Hey man, I'm on vacation so I'm putting as little effort forward as possible (speaking of the huge pics). That's just how they came off the camera.


----------



## SentraXERacer (Oct 7, 2002)

Wow, with only 155 miles on it  Stop trying to fool us, what is the real mileage? Now you have 2 sweet rides.


----------



## UNISH25 (Aug 12, 2002)

SentraXERacer said:


> *Wow, with only 155 miles on it  Stop trying to fool us, what is the real mileage?

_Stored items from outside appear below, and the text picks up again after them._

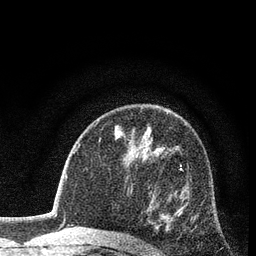
Breast MRI (dynamic contrast-enhanced), one axial slice. Cropped to one breast. Dynamic contrast-enhanced series, time point 2 of 7 at this slice position (early post-contrast). 3 T. TE 2.2 ms, TR 5.5 ms. 2 mm slice thickness. 256 × 256 image matrix, field of view 150 × 150 mm. Female patient.
Structures marked on this image (semi-automatic segmentation, software-assisted and operator-edited):
- enhancing-tissue mask used for the functional tumour volume (all voxels passing the contrast-enhancement thresholds inside the analysis volume; usually the tumour): bounding box (x1, y1, x2, y2) in pixels: (140, 164, 192, 245)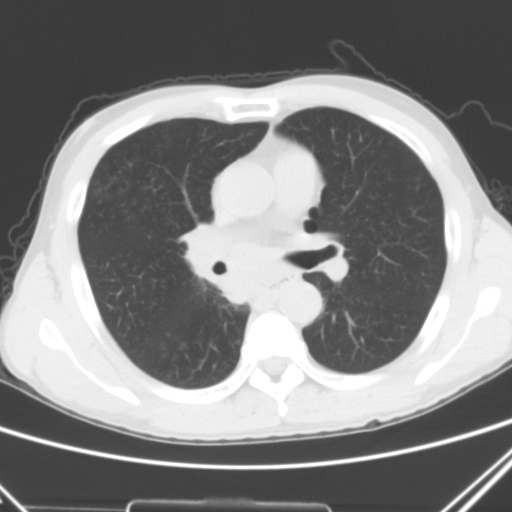
Chest CT, one axial slice. Slice 27 of 51 in the series (ordered by position). Lung window (W 1500 / L -600 HU). 5 mm slice thickness. 512 × 512 image matrix, field of view 327 × 327 mm. Patient: male, 52 years. Case-level facts recorded for this patient, not image findings: clinical TNM (as recorded): T2a N0 M1c.
Annotated regions visible in this slice (bounding box drawn by a radiologist):
- lung tumour (recorded histology: squamous cell carcinoma): box from (x=176, y=217) to (x=252, y=322) px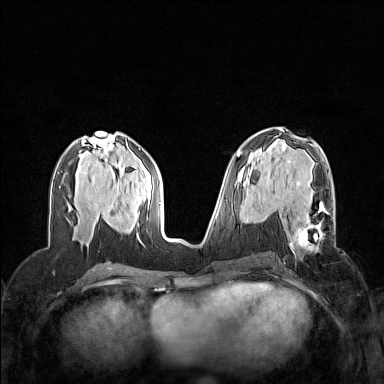
Breast MRI (dynamic contrast-enhanced), one axial slice; position 68 of 160 along the scan axis; dynamic contrast-enhanced series, time point 2 of 7 at this slice position (early post-contrast); 1.5 T; TE 1.8 ms, TR 5 ms; 1 mm slice thickness; 384 × 384 image matrix. Female patient.
Outlined on this slice (semi-automatic segmentation, software-assisted and operator-edited):
- enhancing-tissue mask used for the functional tumour volume (all voxels passing the contrast-enhancement thresholds inside the analysis volume; usually the tumour): bounding box (x1, y1, x2, y2) in pixels: (290, 203, 334, 252)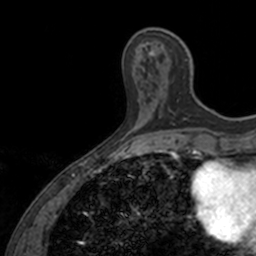
Breast MRI, one axial slice; slice 42 of 160 in the series (ordered by position); cropped to one breast; dynamic contrast-enhanced series, time point 2 of 7 at this slice position (early post-contrast); 3 T; TE 1.7 ms, TR 4 ms; 256 × 256 image matrix, field of view 171 × 171 mm. Female patient.
Structures marked on this image (semi-automatic segmentation, software-assisted and operator-edited):
- enhancing-tissue mask used for the functional tumour volume (all voxels passing the contrast-enhancement thresholds inside the analysis volume; usually the tumour): box from (x=144, y=33) to (x=187, y=125) px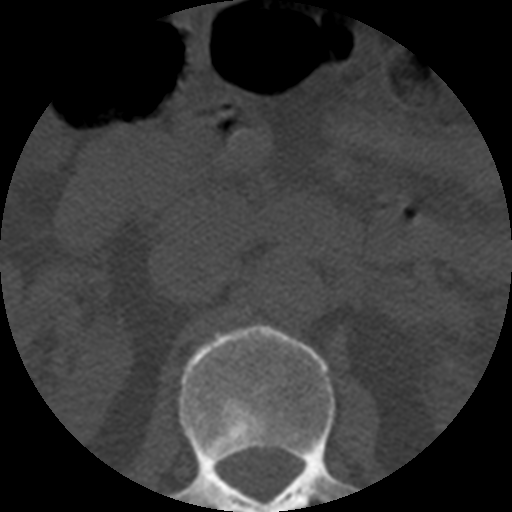
CT including the spine, one axial slice. Position 179 of 508 along the scan axis. Reconstruction kernel STANDARD. 120 kVp. Bone window (W 1800 / L 400 HU). 1.25 mm slice thickness. 512 × 512 image matrix, field of view 160 × 160 mm. Patient age 57 years. Case-level facts recorded for this patient, not image findings: primary cancer: prostate.
Outlined on this slice (semi-automatically segmented with operator editing):
- L1 vertebra: bounding box <171,325,356,512> (left, top, right, bottom; pixels)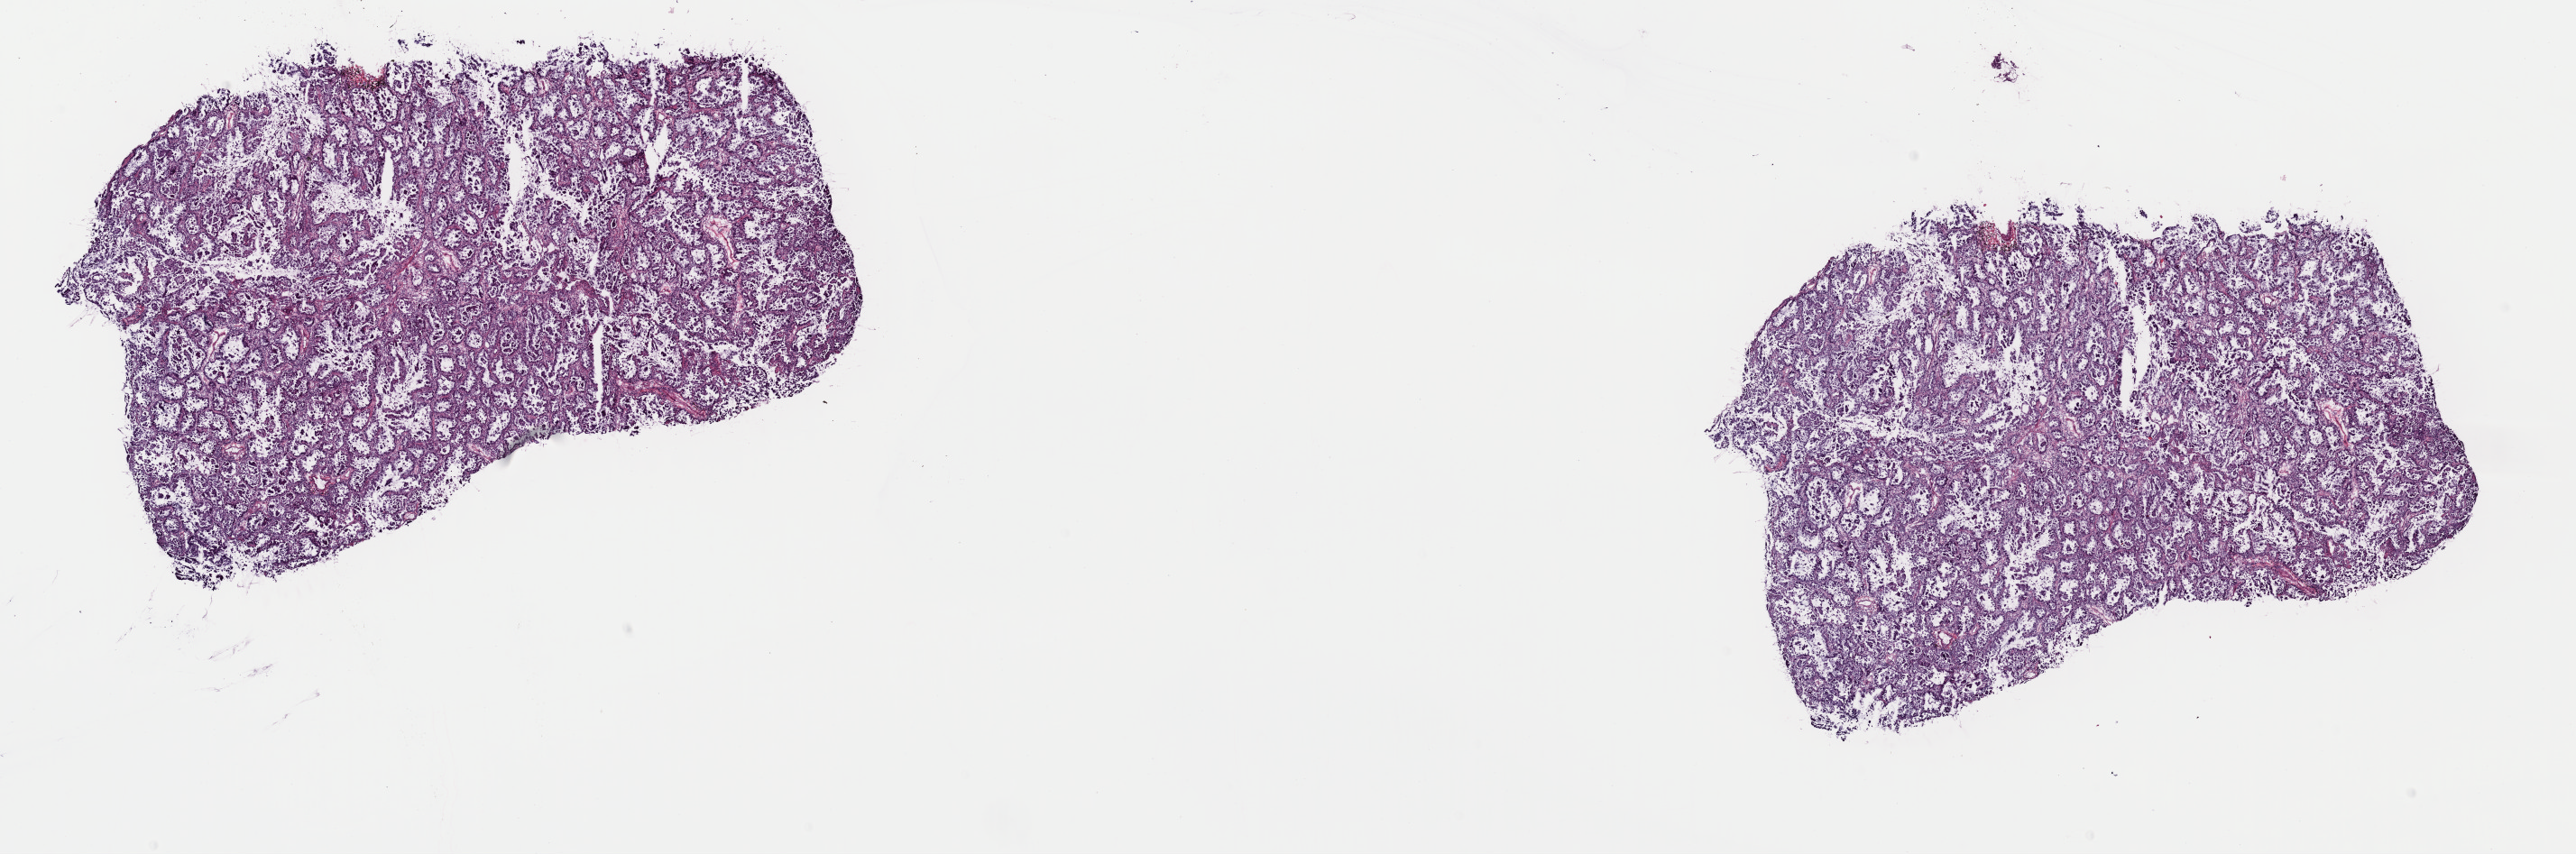
Digitized H&E-stained tissue section (whole slide), shown as a low-resolution overview of the whole scanned area (about 22.6 x 7.5 mm). Frozen section from the top of the tissue portion. Primary tumour sample from the lung. Female, age 70 years at initial diagnosis. Pathologist review of this section (percent, as recorded): tumour cells 100%, tumour nuclei 75%, normal cells 0%, stromal cells 0%, necrosis 0%. Infiltration values recorded for this section: lymphocyte infiltration 2%, monocyte infiltration 4%, neutrophil infiltration 0%.
* TNM: T2 N2 M0
* histologic diagnosis: Adenocarcinoma with mixed subtypes
* laterality: right
* AJCC pathologic stage: IIIA (6th edition)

Now you have 2 sweet rides. *


Trip A has 155 miles on it...thats not the odometer reading...or maybe it is!


----------



## Adam (Apr 30, 2002)

No, that was the 155 miles I had put on it since that morning  It's actually got 150,000 on it, but still runs great, I just need an oil change, and maybe some new plugs.


----------



## Ninety-Nine SE-L (May 5, 2002)

sweet. BTW, this was a bitch on my cable modem.


----------



## Shift1.6 (Jul 22, 2003)

Wow nice car. So hard to find a 5 spd. lexus like that.


----------



## Adam (Apr 30, 2002)

I resized them for you guys


----------